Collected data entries
*** Block opens ***

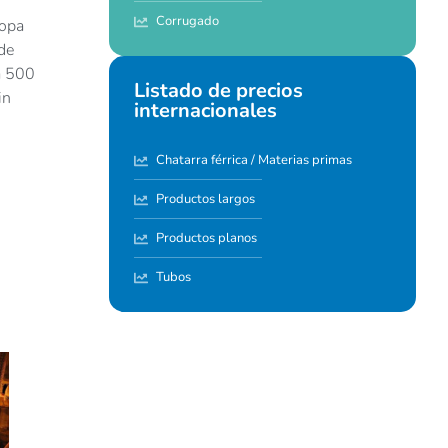
Corrugado
ropa
de
a 500
Listado de precios
in
internacionales
Chatarra férrica / Materias primas
Productos largos
Productos planos
Tubos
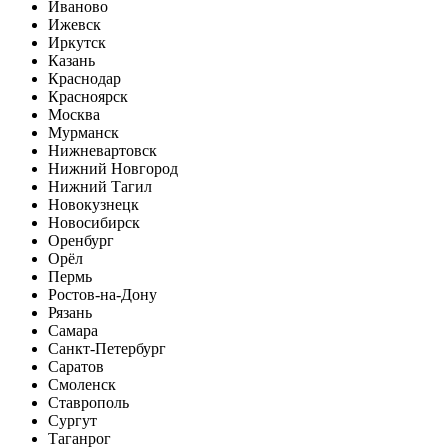
Иваново
Ижевск
Иркутск
Казань
Краснодар
Красноярск
Москва
Мурманск
Нижневартовск
Нижний Новгород
Нижний Тагил
Новокузнецк
Новосибирск
Оренбург
Орёл
Пермь
Ростов-на-Дону
Рязань
Самара
Санкт-Петербург
Саратов
Смоленск
Ставрополь
Сургут
Таганрог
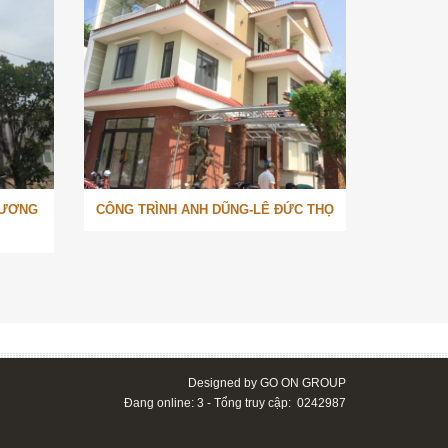
DƯƠNG
CÔNG TRÌNH ANH DŨNG-LÊ ĐỨC THỌ
Designed by GO ON GROUP
Đang online: 3 - Tổng truy cập: 0242987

*** Block closes ***

→ TO DO
Leave out the pictures and copy every record above exactly.

→ EXERCISE SOLUTION
Corrugado
ropa
de
a 500
Listado de precios
in
internacionales
Chatarra férrica / Materias primas
Productos largos
Productos planos
Tubos
Иваново
Ижевск
Иркутск
Казань
Краснодар
Красноярск
Москва
Мурманск
Нижневартовск
Нижний Новгород
Нижний Тагил
Новокузнецк
Новосибирск
Оренбург
Орёл
Пермь
Ростов-на-Дону
Рязань
Самара
Санкт-Петербург
Саратов
Смоленск
Ставрополь
Сургут
Таганрог
DƯƠNG
CÔNG TRÌNH ANH DŨNG-LÊ ĐỨC THỌ
Designed by GO ON GROUP
Đang online: 3 - Tổng truy cập: 0242987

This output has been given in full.